**Problem requirements**: The answer must be an exact copy of the lines from the one holding "Page size: 1500x1125." through the final line of the entries, and nothing else.

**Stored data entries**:

--- START ---

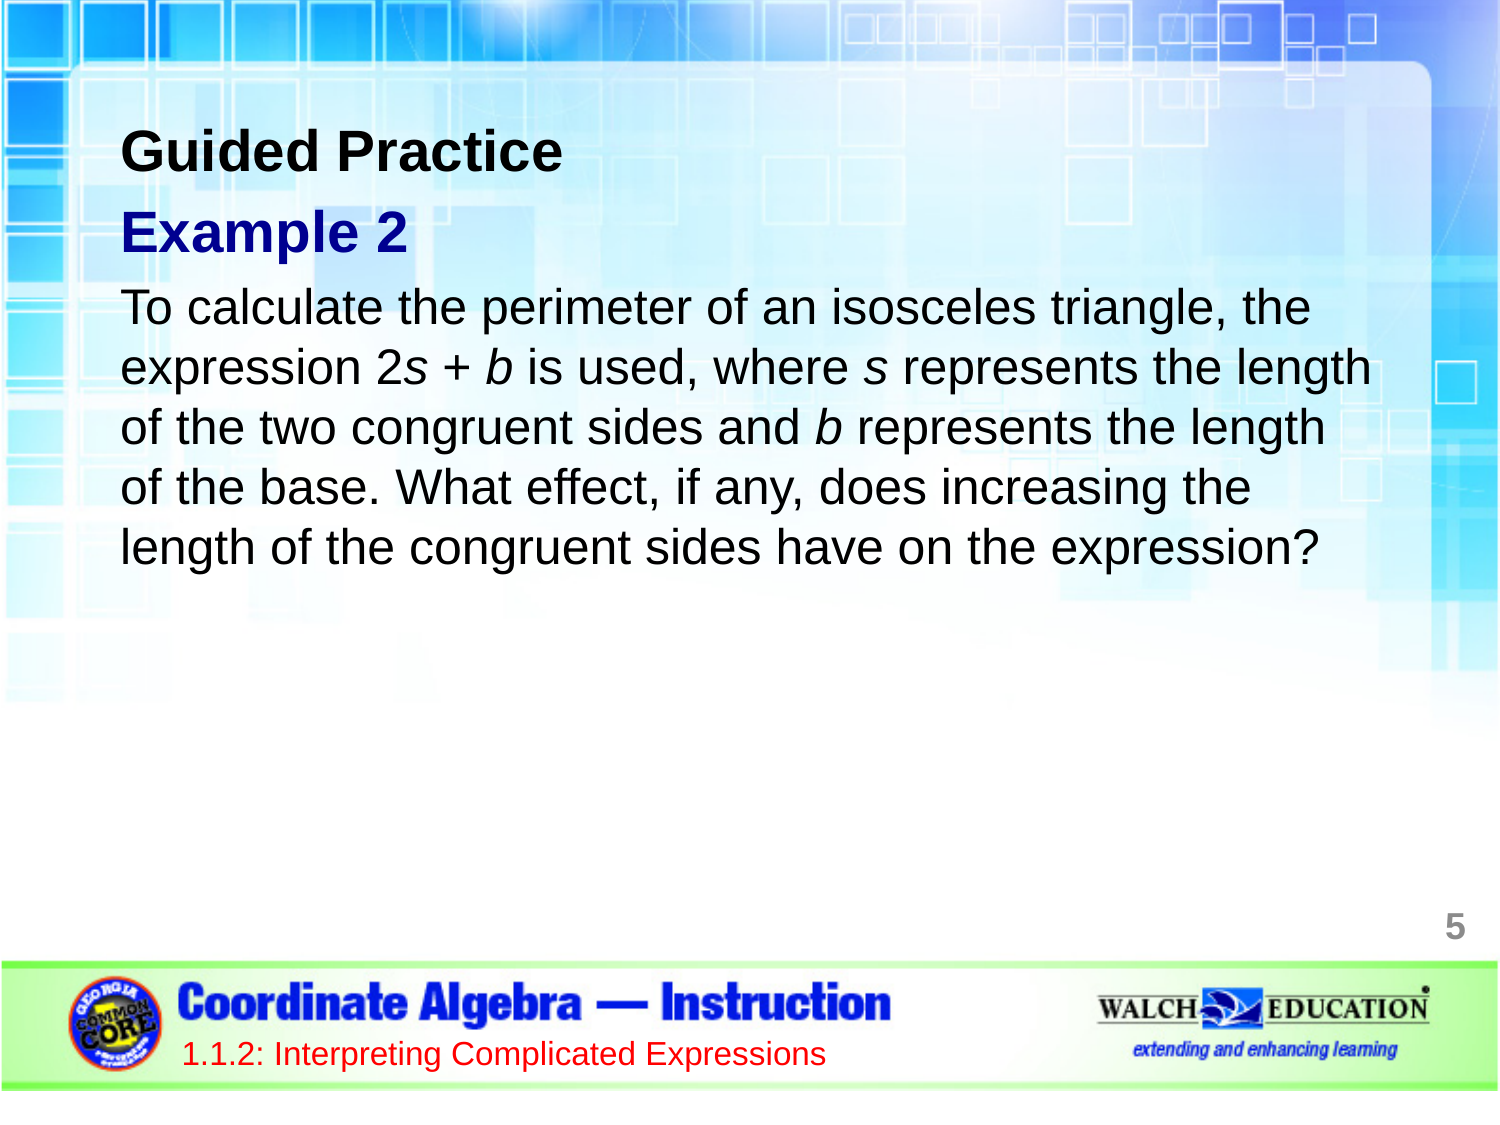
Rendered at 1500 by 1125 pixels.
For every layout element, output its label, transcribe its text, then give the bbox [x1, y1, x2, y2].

picture [1, 0, 1500, 1091]
subtitle Guided Practice Example 2 To calculate the perimeter of an isosceles triangle, the expression 2s + b is used, where s represents the length of the two congruent sides and b represents the length of the base. What effect, if any, does increasing the length of the congruent sides have on the expression? [105, 105, 1394, 925]
list 1.1.2: Interpreting Complicated Expressions [166, 1024, 1074, 1069]
slide_number 5 [1361, 901, 1481, 949]
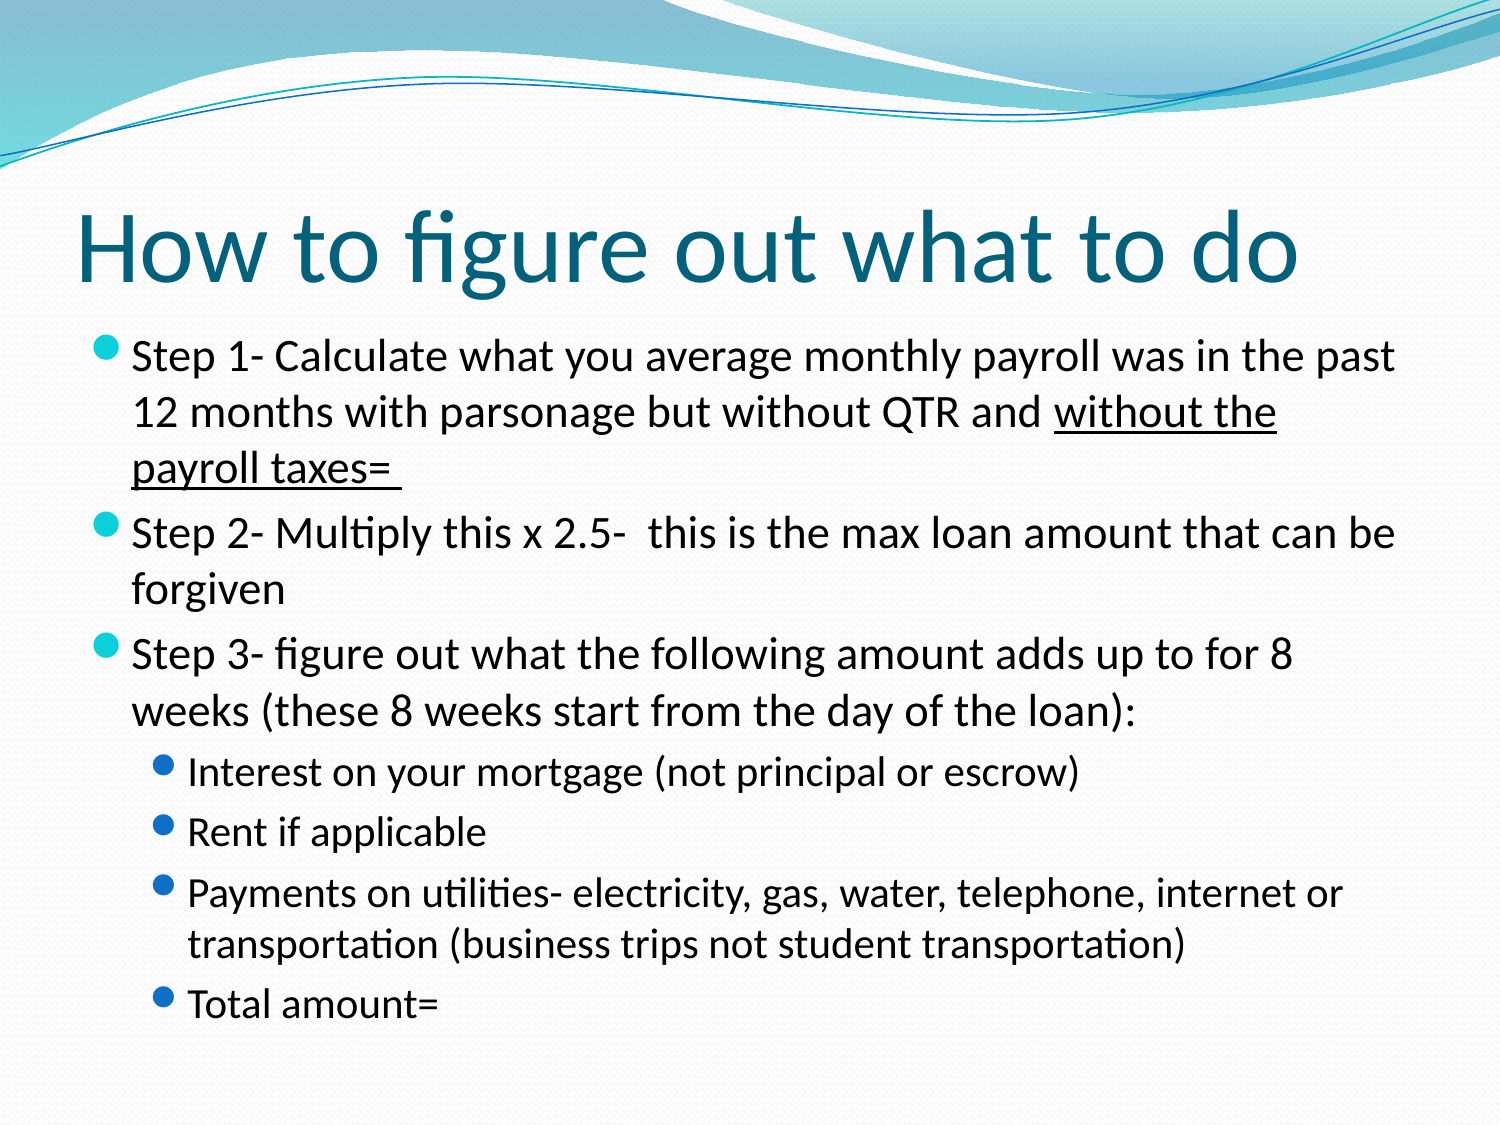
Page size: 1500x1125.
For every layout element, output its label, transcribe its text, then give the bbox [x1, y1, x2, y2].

title How to figure out what to do [75, 115, 1425, 303]
list Step 1- Calculate what you average monthly payroll was in the past 12 months with parsonage but without QTR and without the payroll taxes= Step 2- Multiply this x 2.5- this is the max loan amount that can be forgiven Step 3- figure out what the following amount adds up to for 8 weeks (these 8 weeks start from the day of the loan): Interest on your mortgage (not principal or escrow) Rent if applicable Payments on utilities- electricity, gas, water, telephone, internet or transportation (business trips not student transportation) Total amount= [75, 317, 1425, 1038]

--- END ---

**Completed exercise**:
Page size: 1500x1125.
For every layout element, output its label, transcribe its text, then give the bbox [x1, y1, x2, y2].

title How to figure out what to do [75, 115, 1425, 303]
list Step 1- Calculate what you average monthly payroll was in the past 12 months with parsonage but without QTR and without the payroll taxes= Step 2- Multiply this x 2.5- this is the max loan amount that can be forgiven Step 3- figure out what the following amount adds up to for 8 weeks (these 8 weeks start from the day of the loan): Interest on your mortgage (not principal or escrow) Rent if applicable Payments on utilities- electricity, gas, water, telephone, internet or transportation (business trips not student transportation) Total amount= [75, 317, 1425, 1038]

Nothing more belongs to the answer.